The ability to work with big data can produce high business value capabilities (e.g. recommendation engines, predictive maintenance). Hadoop is a frequent enterprise choice for a big data platform. In this class we will look at on-premise Hadoop platforms to store structured and unstructured data as well as to run data science models.
- What is Big Data
- We review why big data is of interest and what features help identify big data.
- Why Work with Big Data
- Demo of Machine Learning to illustrate what is possible with big data.
- Big Data Terminology
- Learners are introduced to terms and concepts that makeup a big data platform. Hands on interaction with data sets will help solidify the connection of these terms with big data integration and data science jobs.
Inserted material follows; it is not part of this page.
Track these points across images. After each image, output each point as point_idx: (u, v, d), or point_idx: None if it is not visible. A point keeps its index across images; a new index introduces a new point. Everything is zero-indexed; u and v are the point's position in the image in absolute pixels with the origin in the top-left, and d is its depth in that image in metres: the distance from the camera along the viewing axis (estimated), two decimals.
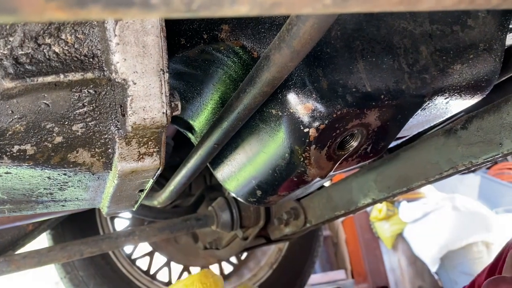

- Open Source and Commercial Platforms
- Review available open source options. Examine analyst reports on commercial big data platforms, review architectures to understand what is being offered by the leading commercial vendors. Followed by a group discussion of learner experiences with Hadoop.
- Big Data Integration
- Discuss hand coding and browser-based tools offered by Cloudera and MapR to integrate data onto one node virtual sandboxes. Hands on exercises will involve batch and real time integration of structured and unstructured data on both platforms.
- Running in Spark
- Further discussion on why we are interested in Spark (e.g. Spark jobs being up to 100x speed increase over traditional systems). Hands on exercises involving a couple introductory Spark jobs.
At the end of this program, learners will be able to:
- Define in more detail Big Data, Hadoop, and situations where Hadoop is an appropriate tool.
- Help select and utilize on-premise Hadoop platforms for big data work.
- Utilize Cloudera and MapR tools for common big data integration.
- Build basic Spark applications.
Predictive and/or Prescriptive course(s) will help in understanding the potential of Spark modeling; however, these are not required.